### Stored items
____________

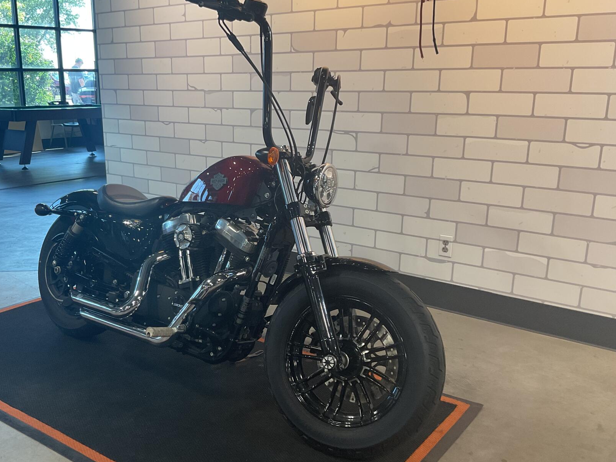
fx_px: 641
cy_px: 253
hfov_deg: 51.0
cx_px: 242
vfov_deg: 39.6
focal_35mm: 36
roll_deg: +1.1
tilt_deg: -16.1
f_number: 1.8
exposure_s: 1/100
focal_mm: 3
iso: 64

____________

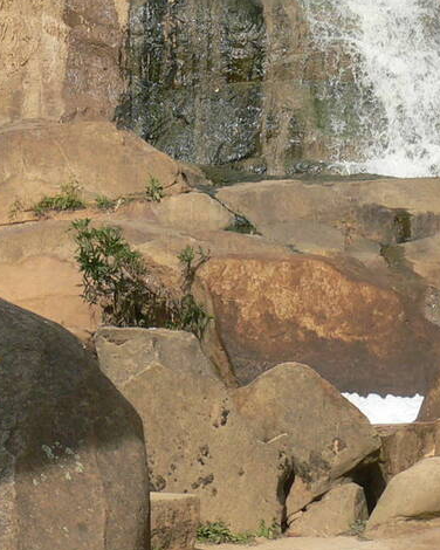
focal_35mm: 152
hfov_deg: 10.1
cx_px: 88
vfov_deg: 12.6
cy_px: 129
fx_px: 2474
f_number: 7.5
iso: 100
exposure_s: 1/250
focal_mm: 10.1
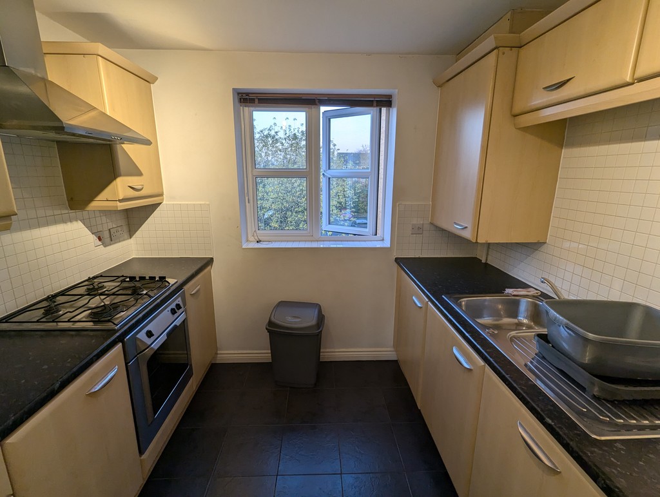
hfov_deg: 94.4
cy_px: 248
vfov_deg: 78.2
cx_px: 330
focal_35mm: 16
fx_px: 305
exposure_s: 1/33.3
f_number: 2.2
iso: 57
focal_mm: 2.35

____________

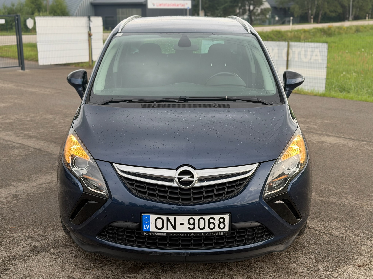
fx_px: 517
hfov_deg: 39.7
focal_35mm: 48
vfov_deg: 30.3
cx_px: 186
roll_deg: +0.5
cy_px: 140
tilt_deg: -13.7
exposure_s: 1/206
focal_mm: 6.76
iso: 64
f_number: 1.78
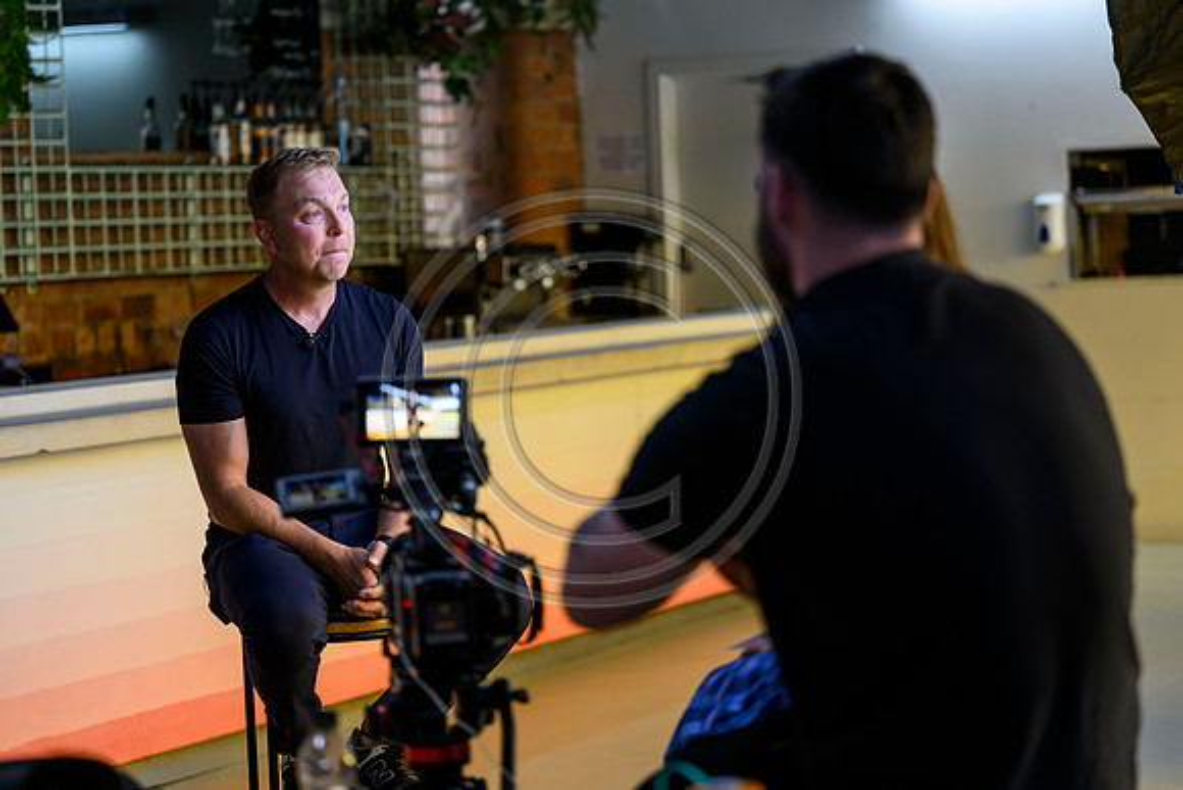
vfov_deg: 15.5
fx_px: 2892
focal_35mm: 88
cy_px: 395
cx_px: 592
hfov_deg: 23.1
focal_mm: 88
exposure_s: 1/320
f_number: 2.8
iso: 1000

____________

### PROBLEM STATEMENT
Copy the lines above exactly. Start with the line containing "hfov_deg: 94.4", end with the line containing "focal_mm: 2.35", and include both.

### RESULT
hfov_deg: 94.4
cy_px: 248
vfov_deg: 78.2
cx_px: 330
focal_35mm: 16
fx_px: 305
exposure_s: 1/33.3
f_number: 2.2
iso: 57
focal_mm: 2.35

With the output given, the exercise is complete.